Nothing but an exact repeat of the data, with pictures removed, belongs in the answer.

Segment Open

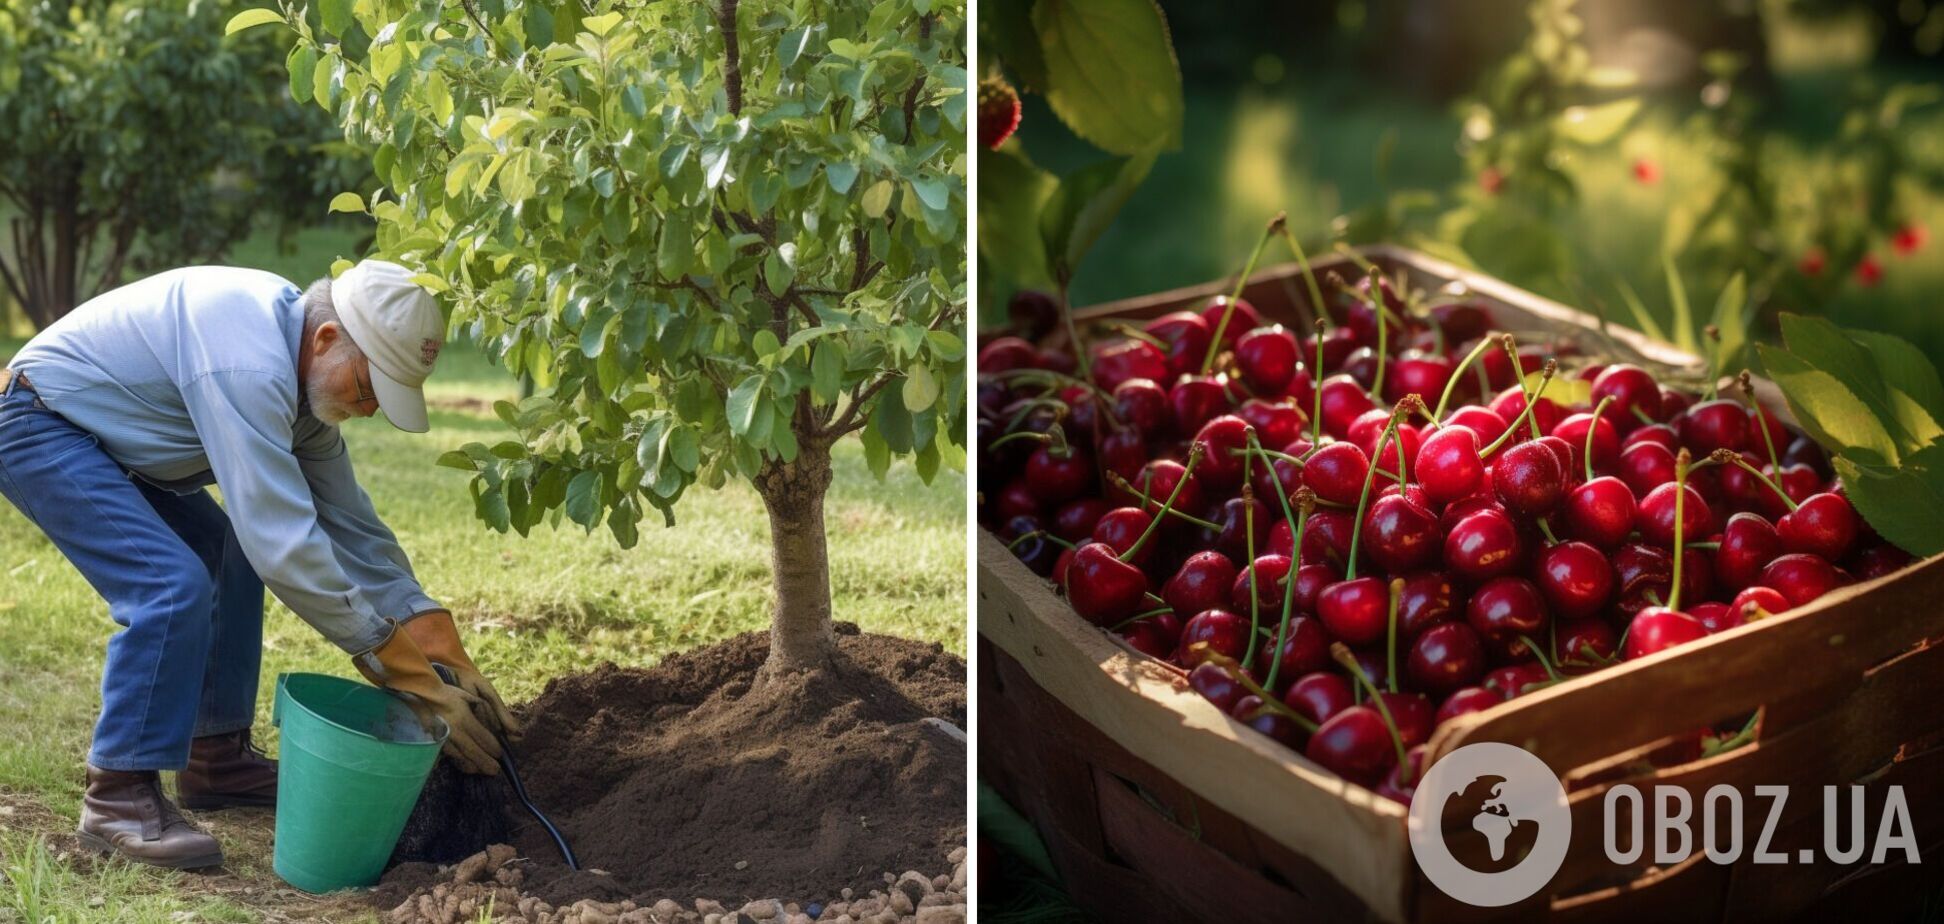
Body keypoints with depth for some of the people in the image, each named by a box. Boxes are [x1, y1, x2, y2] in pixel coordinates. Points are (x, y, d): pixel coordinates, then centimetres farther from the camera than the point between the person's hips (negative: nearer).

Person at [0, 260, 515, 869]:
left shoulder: (305, 367, -2)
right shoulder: (248, 366, -32)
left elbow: (348, 521, 3)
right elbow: (285, 543, -36)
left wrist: (451, 660, -3)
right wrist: (411, 679, -30)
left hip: (102, 436, 10)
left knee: (236, 557, 10)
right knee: (174, 584, -23)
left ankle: (215, 757, 17)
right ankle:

Segment Closed

YOUR RESPONSE:
Body keypoints with depth for some of the people in the image, each named by a box. Boxes are [x1, y1, x2, y2] in pixel coordinates. Points are (x, y, d): pixel coordinates, then centimetres farther from the camera than the point between the person's hips (negative: nearer).

Person at [0, 260, 515, 869]:
left shoulder: (305, 367, -2)
right shoulder: (248, 366, -32)
left elbow: (348, 521, 3)
right elbow: (285, 543, -36)
left wrist: (451, 660, -3)
right wrist: (411, 679, -30)
left hip: (102, 436, 10)
left knee: (236, 557, 10)
right knee: (174, 584, -23)
left ankle: (215, 757, 17)
right ankle:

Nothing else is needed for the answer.